O suplício

               O homem se dispõe. Se curva para si. Esquece o orgulho e o que passou. Ao menos tenta. Há certo desperdício, mas segue-se. Queima todas as cartas onde escreveu promessas e declarou obrigações, além das recebeu onde lhe destratavam e enxovalhavam. Levá-lo-iam a envilecer. Ele apenas manteve-se. Despiu-se. Está nu à vista de ninguém e seus próprios olhos o castigam lentamente. As vezes que sucumbiu, as coisas que pelas quais se permitiu tentar, as pessoas que o persuadiram, todos caíram por terra e ele, no limbo do seu apartamento, arde. Tudo que jogou ao léu se empilhou e sumiu. Com as mãos abertas no ar, à altura do peito, pasma, vendo tudo desaparecer. Parece surpreso. Está no nada enfim. E rodopia com certo desespero. A cada giro, uma rajada de memórias o percorre. O latido dos cães entristecidos, as vozes que ignorou ouvir, as letras de livros estranhos de capas conhecidas, aromas românticos, peles que jamais se fez sentir, sensações em dobro, todas as coisas e pessoas que deixou passar: remorso.

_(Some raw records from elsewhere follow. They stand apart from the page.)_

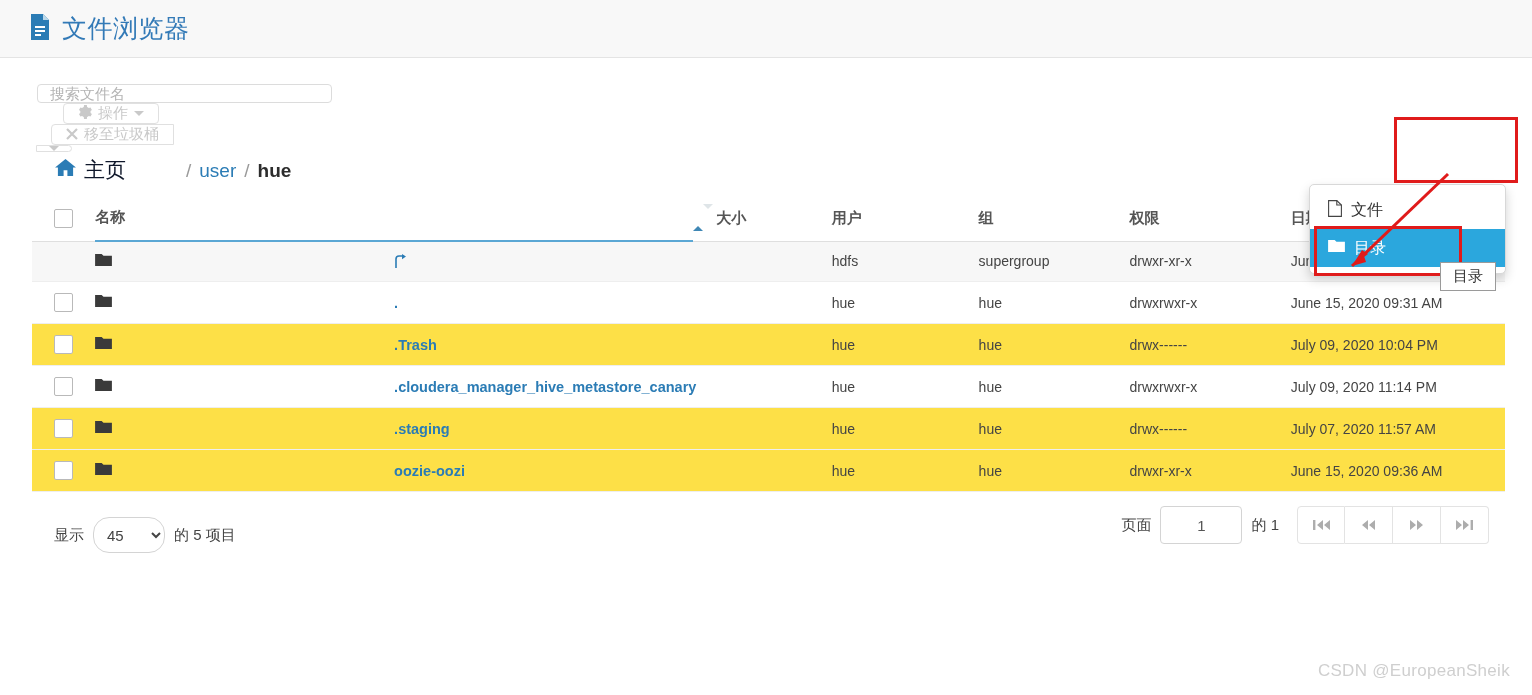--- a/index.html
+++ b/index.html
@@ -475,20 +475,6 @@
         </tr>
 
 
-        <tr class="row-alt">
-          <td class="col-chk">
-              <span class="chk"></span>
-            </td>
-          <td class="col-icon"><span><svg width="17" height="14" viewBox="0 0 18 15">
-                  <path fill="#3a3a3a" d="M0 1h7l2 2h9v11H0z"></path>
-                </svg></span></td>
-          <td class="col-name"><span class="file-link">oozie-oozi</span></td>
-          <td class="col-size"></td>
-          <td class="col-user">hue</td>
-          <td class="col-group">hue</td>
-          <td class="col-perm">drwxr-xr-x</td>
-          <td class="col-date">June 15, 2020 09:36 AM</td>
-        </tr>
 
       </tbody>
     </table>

            Sentindo o peso, o rosto contra o chão, quase esmagado, e não havia absolutamente nada a pressioná-lo, a não ser seu nobre pensamento. E a tudo isto pediu clemência, pois doía. Seus pés de ossos quebrados não lhe faziam erguer-se. Os olhos rubros e secos assim permaneciam forçosamente. A realidade fazia cair o manto e mostrava a carne. Uma poça de vinho tinto brota, de súbito. O homem se joga de corpo inteiro, mas só lhe cabe a cabeça. E mergulha-a com avidez, engole bastante vinho, uma safra podre. Seus olhos continuavam secos. Ele percebe a esfinge e chora como criança. Permite-se.
            O peito ainda queimava, tinha náuseas e azias. Tornou a si:
            — Não sei como, mas mudei da água para o vinho. Tenho fé, eu acho. Esse meu rosto ensopado de suor e vinho, não sei. Antes eu não via caminho, agora tenho alternativas. É claro! Os livros de sociologia ou os jornais recentes podem me ajudar. Talvez um exemplo de sucesso ou alguns dias de reflexão numa praça com velhos e crianças. Quiçá, eu olhando para as pessoas, mesmo as malditas, me fazendo de desconhecido, achando uma nova figura para mim, eu consiga caminhar. Meus pés doem muito. Pode ser que em algum templo desses pela cidade ou no corpo de uma ninfeta pobre, eu encontre a paz. Não me lembro de muito mais. Umas más-recordações, uns títulos clássicos na parede, alguns discos de rock n’roll, as drogas e o cheiro do feijão preto temperado com cebolas.
            — Gosto desse apartamento, com seus azulejos portugueses. O violão branco, o computador, a prateleira dos livros com miniaturas de carros dos anos 30, deve ser. O cheiro disso aqui parece ser meu. Devo estar indo bem e logo volto ao escritório. Se me culparam um dia, hoje estou bem e não vou a um psicólogo só por conta do meu aspecto fatigado. Sei do meu riso franco às piadas sem graça e trocadilhos, não jogo moedas aos mendigos por educação. Desisti de rever meus conceitos morais diariamente. Só quero aprender um pouco mais de astronomia e culinária. Um amor, eu já sei onde encontrar. Esse meu jeito tímido não me mata, me fortalece. O meu gosto por transição é que me move, seja a norte ou a sul, ou até aqui. Acho que está na hora de consumir a mim mesmo.